No documento de origem, segundo o poeta, as vivências do passado são mais propensas às condutas de quem?

Documento de origem
►

Se o poema não vem a
lume de um modo desembaraçado, dizendo aquilo a que se propõe diretamente, ele
acaba por vir sob forma metalinguística, a discorrer sobre as razões pelas
quais o poeta o desamparou em suas esquivanças, dado que carente de especial
conteúdo ou de urgência para um quotidiano ávido de novidades.
Ausente a poesia no
transcurso das horas, na fluência do momento presente, sobeja o recurso às
vivências do passado ou às esperanças do porvir, aquelas – segundo o poeta –
mais propensas às condutas dos homens, estas às das mulheres, com o que se
sugere – parece-me – que os homens se encontram mais ou menos numa zona de conforto
em relação à vida que levam, já não as mulheres, a sonharem com mudanças que
lhes satisfaçam os anelos.

◄

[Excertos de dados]
►

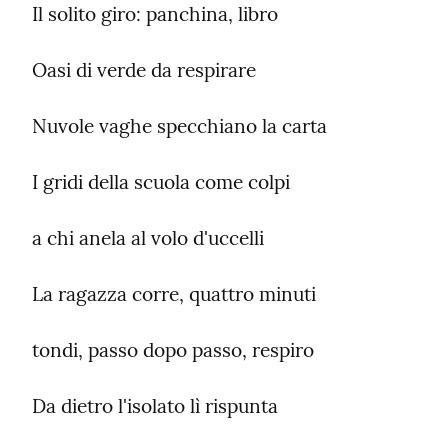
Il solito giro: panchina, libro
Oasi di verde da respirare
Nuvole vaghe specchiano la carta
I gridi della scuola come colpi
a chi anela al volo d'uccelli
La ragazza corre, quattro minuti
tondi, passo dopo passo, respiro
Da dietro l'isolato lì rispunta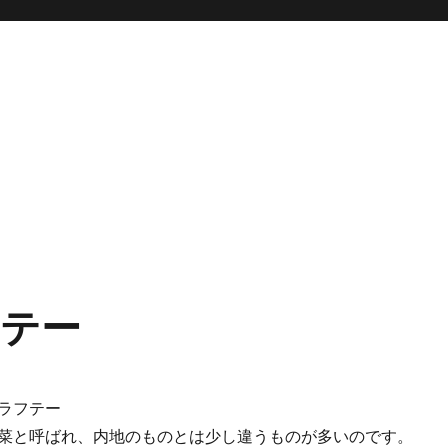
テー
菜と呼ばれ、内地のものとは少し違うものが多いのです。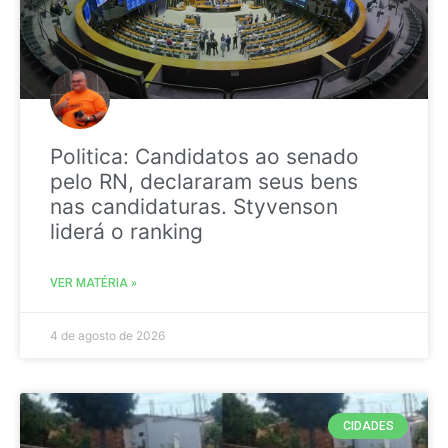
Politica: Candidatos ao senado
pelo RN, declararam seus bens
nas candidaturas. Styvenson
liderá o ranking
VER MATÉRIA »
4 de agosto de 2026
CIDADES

◄
►

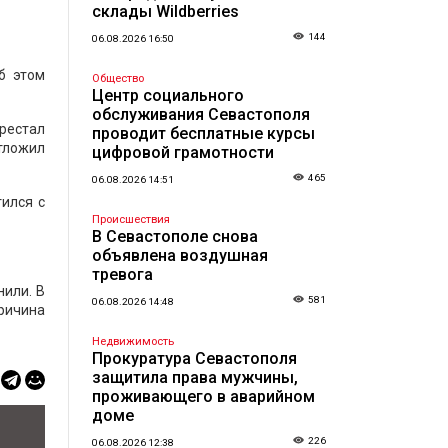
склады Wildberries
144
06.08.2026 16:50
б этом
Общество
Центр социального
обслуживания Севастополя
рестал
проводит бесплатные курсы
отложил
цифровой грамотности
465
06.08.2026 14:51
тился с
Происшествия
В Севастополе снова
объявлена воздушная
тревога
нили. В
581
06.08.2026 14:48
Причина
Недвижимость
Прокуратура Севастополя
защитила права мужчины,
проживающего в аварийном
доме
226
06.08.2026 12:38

◄

Resultado do exercício
Às condutas dos homens.